═══ EXERCISE DATA

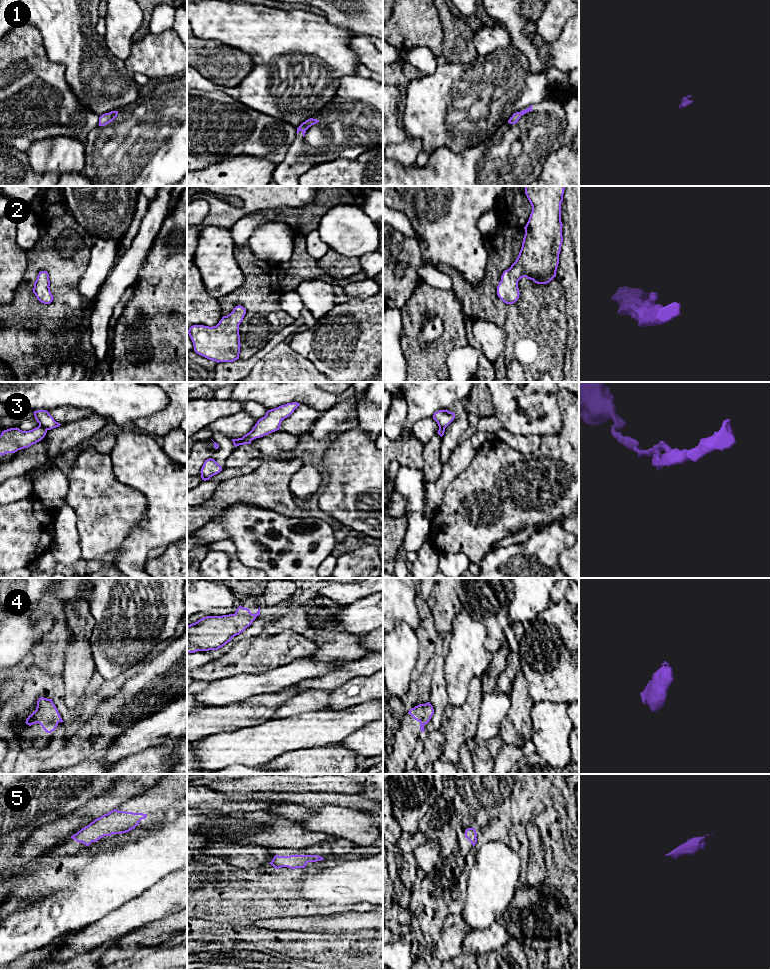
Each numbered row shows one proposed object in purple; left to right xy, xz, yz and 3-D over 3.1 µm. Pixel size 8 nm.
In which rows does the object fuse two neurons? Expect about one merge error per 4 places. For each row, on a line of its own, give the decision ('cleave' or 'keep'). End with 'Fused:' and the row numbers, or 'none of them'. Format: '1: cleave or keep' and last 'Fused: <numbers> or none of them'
1: keep
2: keep
3: cleave
4: keep
5: keep
Fused: 3

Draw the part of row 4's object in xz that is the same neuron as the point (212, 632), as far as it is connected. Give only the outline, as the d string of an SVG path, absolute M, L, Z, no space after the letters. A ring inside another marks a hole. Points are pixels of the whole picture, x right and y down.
M241 605L236 609L234 614L222 616L207 616L203 617L195 623L187 626L187 654L197 651L218 650L231 639L242 633L252 622L260 615L260 607L255 614L252 614L249 609Z

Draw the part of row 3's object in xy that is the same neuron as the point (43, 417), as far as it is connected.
M46 410L34 411L34 416L39 426L44 427L46 430L59 427L61 424L56 422L54 418Z

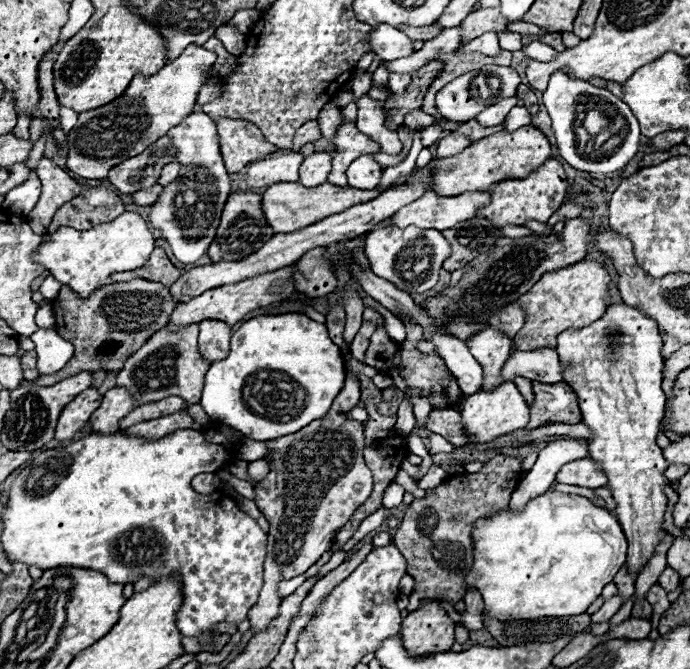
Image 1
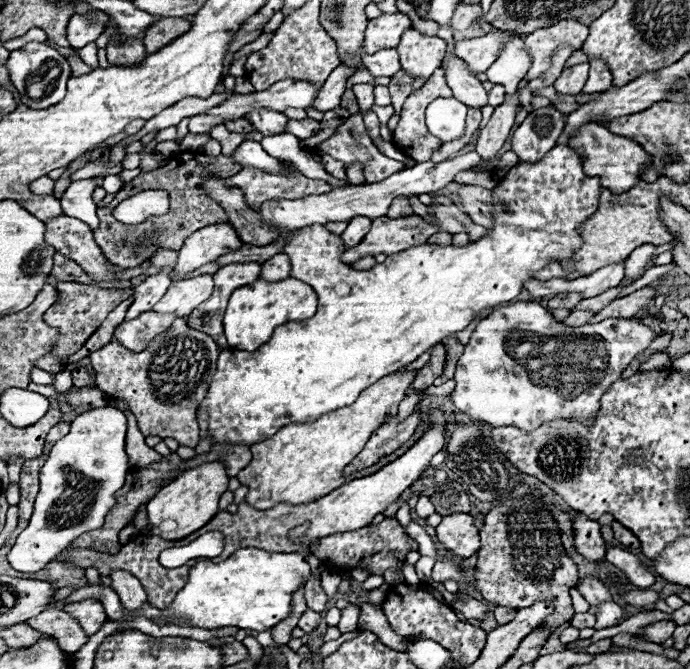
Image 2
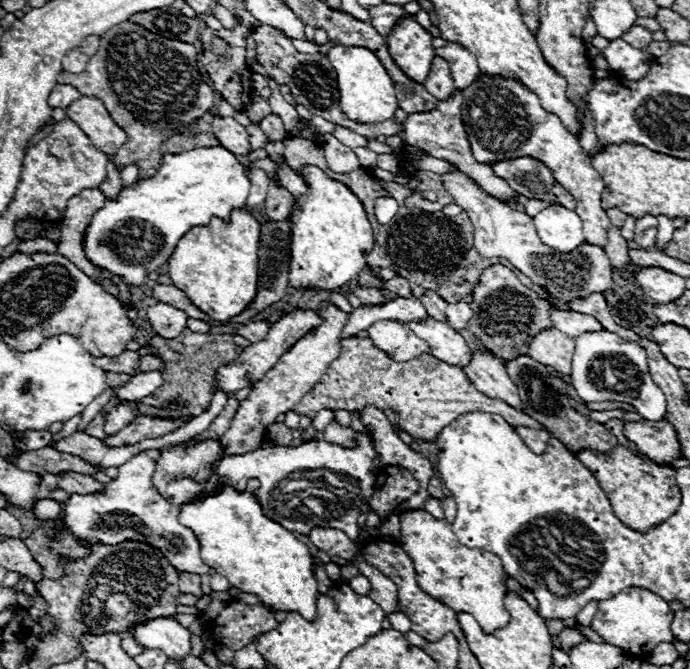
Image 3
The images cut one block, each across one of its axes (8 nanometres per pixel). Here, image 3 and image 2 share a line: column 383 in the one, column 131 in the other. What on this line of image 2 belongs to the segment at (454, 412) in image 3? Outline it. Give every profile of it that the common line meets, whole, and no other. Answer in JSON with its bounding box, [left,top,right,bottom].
[90,318,218,448]

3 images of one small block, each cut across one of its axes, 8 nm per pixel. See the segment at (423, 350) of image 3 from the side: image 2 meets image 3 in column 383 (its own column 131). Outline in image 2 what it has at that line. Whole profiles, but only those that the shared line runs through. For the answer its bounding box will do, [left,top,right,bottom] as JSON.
[114,312,176,352]

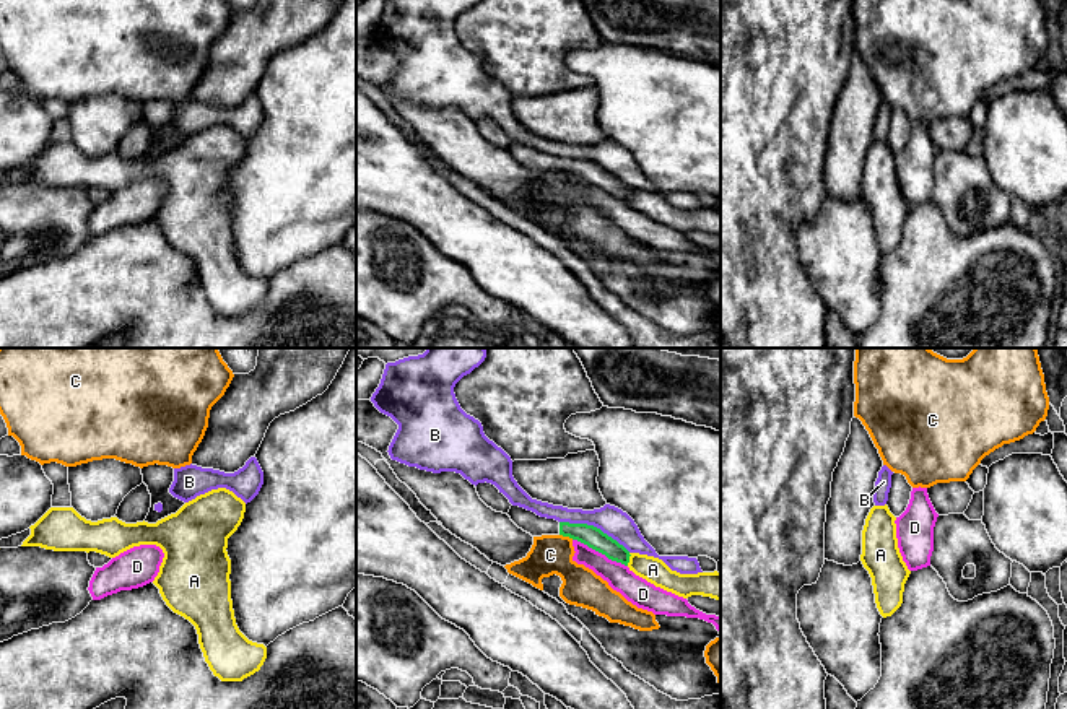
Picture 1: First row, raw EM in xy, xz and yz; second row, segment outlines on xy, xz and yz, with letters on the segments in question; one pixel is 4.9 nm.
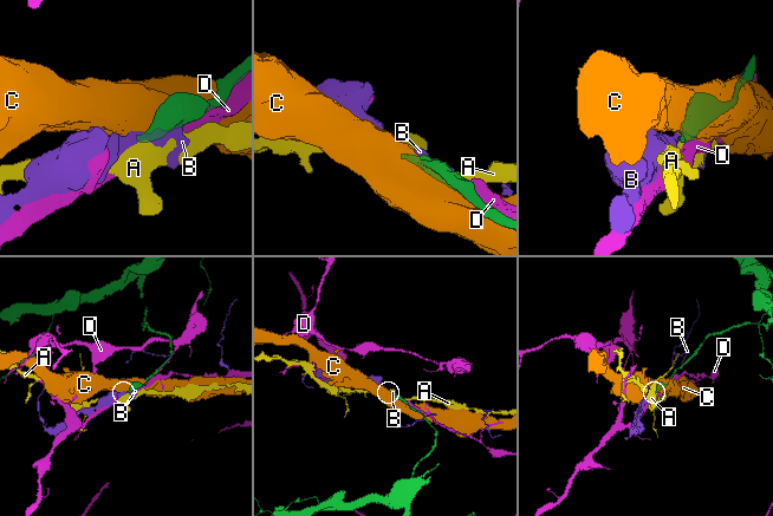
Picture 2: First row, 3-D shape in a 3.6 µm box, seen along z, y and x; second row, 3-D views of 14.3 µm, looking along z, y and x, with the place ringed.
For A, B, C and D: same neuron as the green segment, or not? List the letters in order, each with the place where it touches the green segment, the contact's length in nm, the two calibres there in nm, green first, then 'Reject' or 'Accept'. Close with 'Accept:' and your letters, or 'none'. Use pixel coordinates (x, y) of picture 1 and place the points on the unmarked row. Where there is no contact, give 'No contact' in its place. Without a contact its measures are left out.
A: Touches green at xz (628, 195). Shared border 70 nm. Thickness 100 nm (green) against 120 nm. Reject
B: Touches green at xz (596, 163). Shared border 380 nm. Thickness 100 nm (green) against 140 nm. Reject
C: Touches green at xz (566, 171). Shared border 80 nm. Thickness 100 nm (green) against 190 nm. Reject
D: Touches green at xz (601, 187). Shared border 300 nm. Thickness 100 nm (green) against 140 nm. Reject
Accept: none

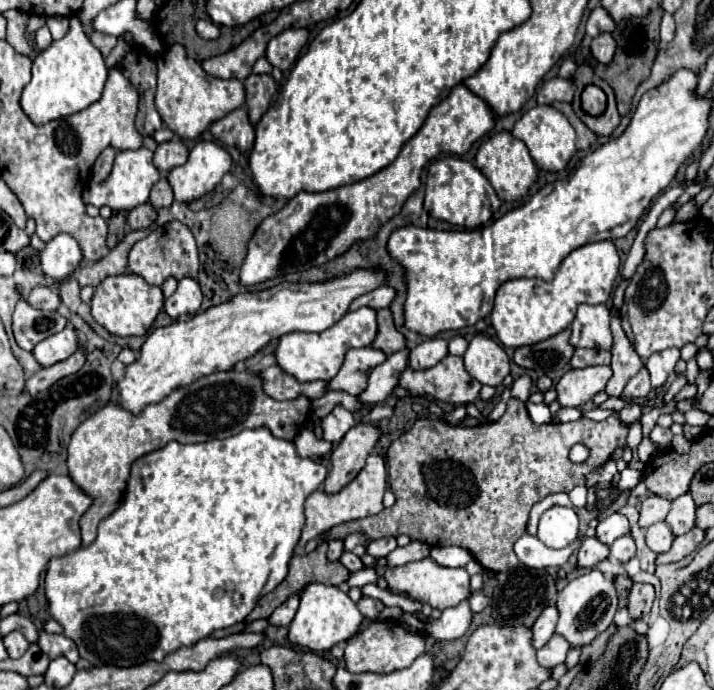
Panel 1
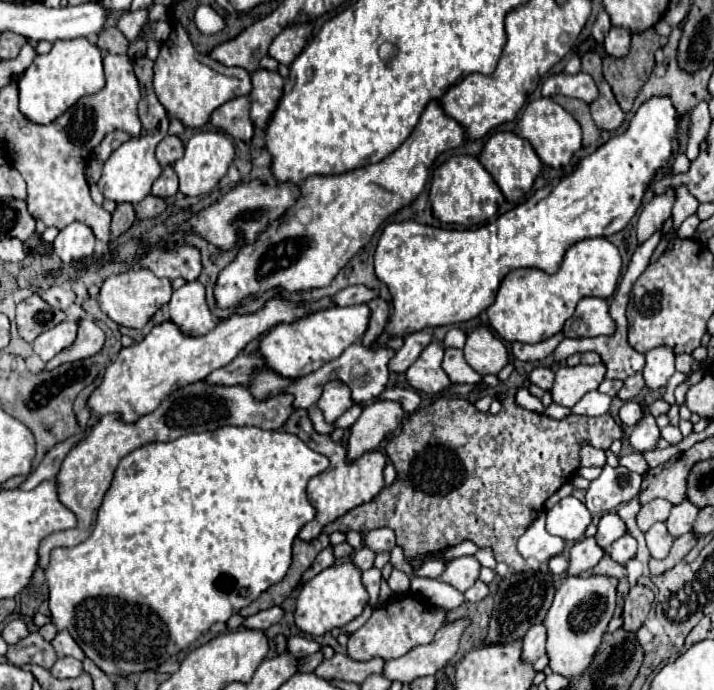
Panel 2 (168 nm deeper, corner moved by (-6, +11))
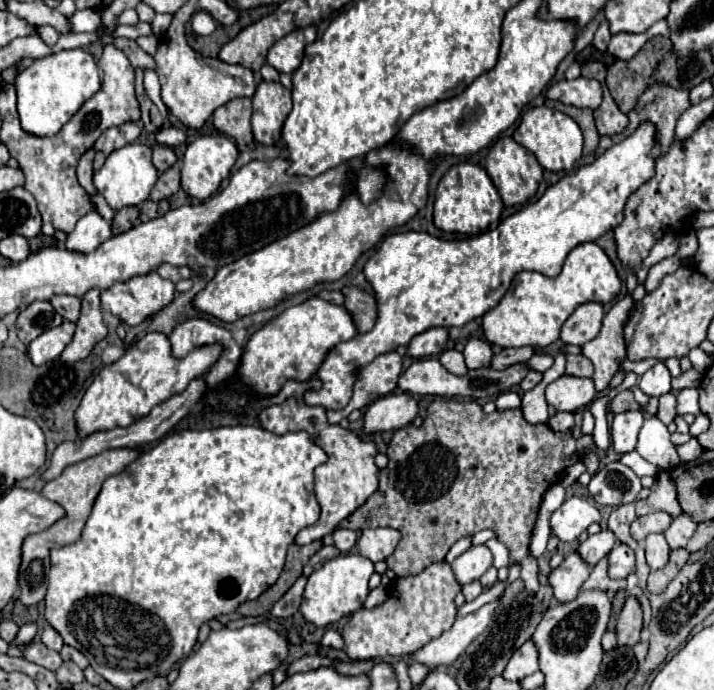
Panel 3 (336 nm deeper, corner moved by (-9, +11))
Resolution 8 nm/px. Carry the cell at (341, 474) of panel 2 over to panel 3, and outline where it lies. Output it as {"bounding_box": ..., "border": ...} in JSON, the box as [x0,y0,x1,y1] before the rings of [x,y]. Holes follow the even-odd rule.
{"bounding_box":[258,397,378,545],"border":[[[290,397],[280,405],[270,405],[270,407],[262,409],[258,415],[258,421],[266,431],[272,431],[278,435],[304,429],[310,433],[310,439],[318,447],[322,447],[328,455],[328,461],[314,469],[316,497],[322,507],[322,515],[314,525],[304,527],[296,535],[296,541],[294,541],[296,545],[308,545],[308,543],[318,541],[324,535],[332,533],[340,525],[342,519],[352,515],[378,489],[378,467],[374,463],[374,455],[378,453],[376,443],[370,439],[362,439],[360,435],[354,435],[352,431],[342,429],[340,425],[330,425],[326,419],[324,407],[308,407],[304,403],[298,403],[298,399]]]}

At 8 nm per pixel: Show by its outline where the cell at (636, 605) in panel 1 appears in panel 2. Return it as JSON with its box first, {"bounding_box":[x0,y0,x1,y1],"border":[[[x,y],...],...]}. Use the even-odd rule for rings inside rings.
{"bounding_box":[623,585,655,631],"border":[[[633,585],[629,595],[625,597],[625,609],[623,609],[623,629],[637,631],[643,621],[649,615],[649,609],[653,605],[655,593],[645,585]]]}

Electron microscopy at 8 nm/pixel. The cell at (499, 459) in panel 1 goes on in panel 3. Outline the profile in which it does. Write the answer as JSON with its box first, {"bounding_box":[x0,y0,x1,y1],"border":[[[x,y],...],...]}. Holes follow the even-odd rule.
{"bounding_box":[340,399,592,593],"border":[[[436,399],[430,403],[428,411],[426,411],[426,417],[424,417],[424,423],[422,427],[414,427],[414,425],[408,425],[408,427],[402,427],[398,429],[394,435],[392,435],[392,445],[388,445],[388,465],[386,469],[380,469],[380,475],[378,475],[378,489],[374,495],[368,497],[368,501],[356,509],[346,521],[340,523],[340,527],[344,529],[352,529],[352,531],[358,531],[358,529],[376,529],[376,527],[392,527],[392,529],[398,529],[402,533],[402,539],[400,543],[396,545],[396,551],[392,553],[392,557],[386,561],[388,569],[392,569],[396,573],[396,577],[406,577],[410,573],[420,573],[422,569],[426,569],[426,565],[434,563],[434,561],[442,561],[448,553],[448,549],[464,535],[474,535],[482,529],[494,529],[498,539],[510,549],[510,561],[512,563],[522,563],[522,579],[526,583],[526,591],[528,593],[536,593],[538,591],[538,565],[536,565],[536,559],[528,557],[528,545],[530,545],[530,535],[532,535],[532,529],[534,529],[534,521],[536,521],[536,515],[538,515],[538,507],[540,507],[540,501],[542,501],[542,495],[546,493],[546,489],[556,483],[560,477],[562,477],[562,471],[576,463],[578,461],[578,455],[592,447],[592,437],[582,437],[580,441],[572,439],[570,431],[568,433],[554,433],[552,429],[548,429],[546,425],[528,425],[524,419],[522,419],[522,411],[520,409],[508,409],[508,411],[494,411],[490,415],[486,415],[482,411],[482,407],[476,403],[476,401],[464,401],[462,399]]]}

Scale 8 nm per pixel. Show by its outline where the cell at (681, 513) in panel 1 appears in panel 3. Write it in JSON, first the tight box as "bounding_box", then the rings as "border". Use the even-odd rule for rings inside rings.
{"bounding_box":[664,513,696,549],"border":[[[682,513],[680,517],[676,517],[672,521],[672,525],[664,533],[664,537],[666,537],[670,549],[680,549],[680,547],[684,547],[688,543],[688,539],[694,535],[694,531],[696,531],[696,523],[690,521],[690,517],[686,517]]]}

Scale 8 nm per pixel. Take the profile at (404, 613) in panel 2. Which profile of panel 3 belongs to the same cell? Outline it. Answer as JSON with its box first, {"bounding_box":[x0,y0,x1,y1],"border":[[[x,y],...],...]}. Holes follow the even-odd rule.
{"bounding_box":[342,561,460,661],"border":[[[438,561],[424,571],[394,581],[388,599],[374,609],[360,609],[352,615],[342,631],[344,651],[352,661],[386,661],[412,655],[428,641],[450,629],[456,619],[454,597],[460,585],[450,569],[450,563]]]}

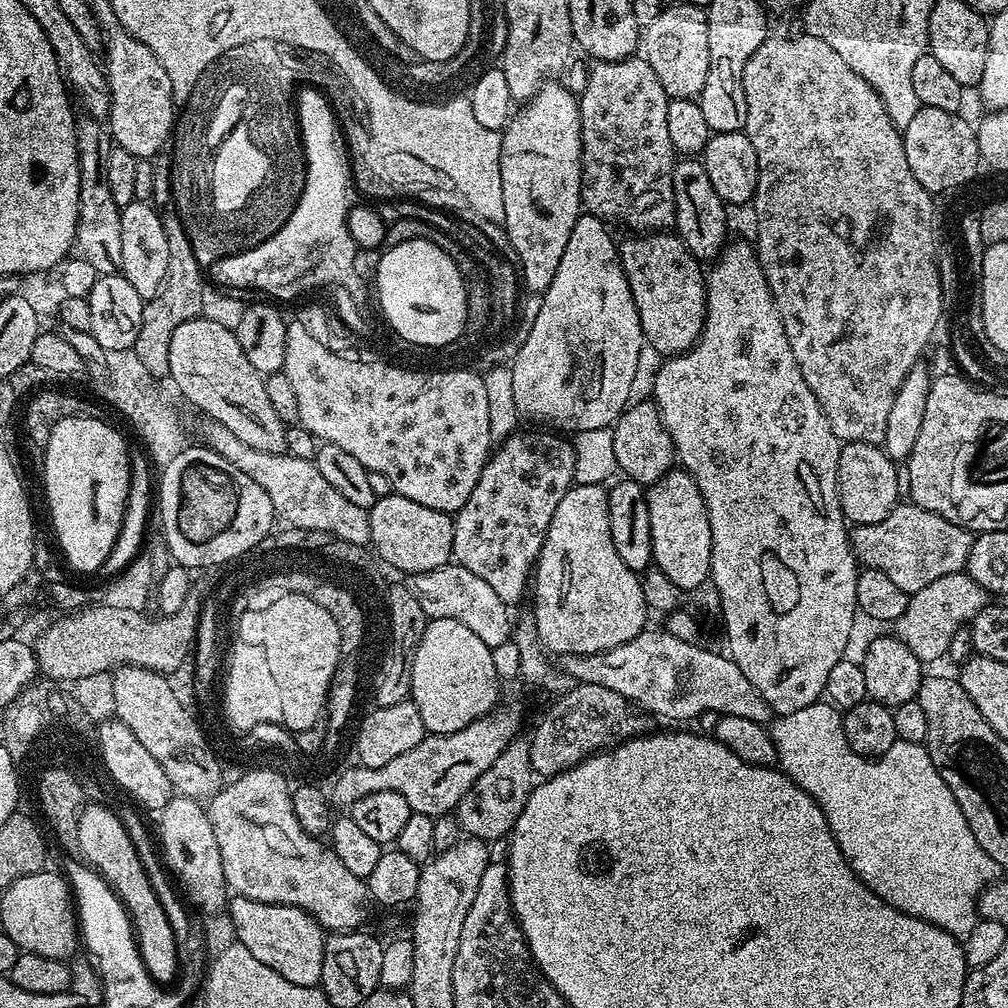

══════

#### [WHAT YOU NEED TO DO]
Each line of the records above that contains the word "corner" should be counted; give the resulting number without further words.

#### [EXERCISE SOLUTION]
2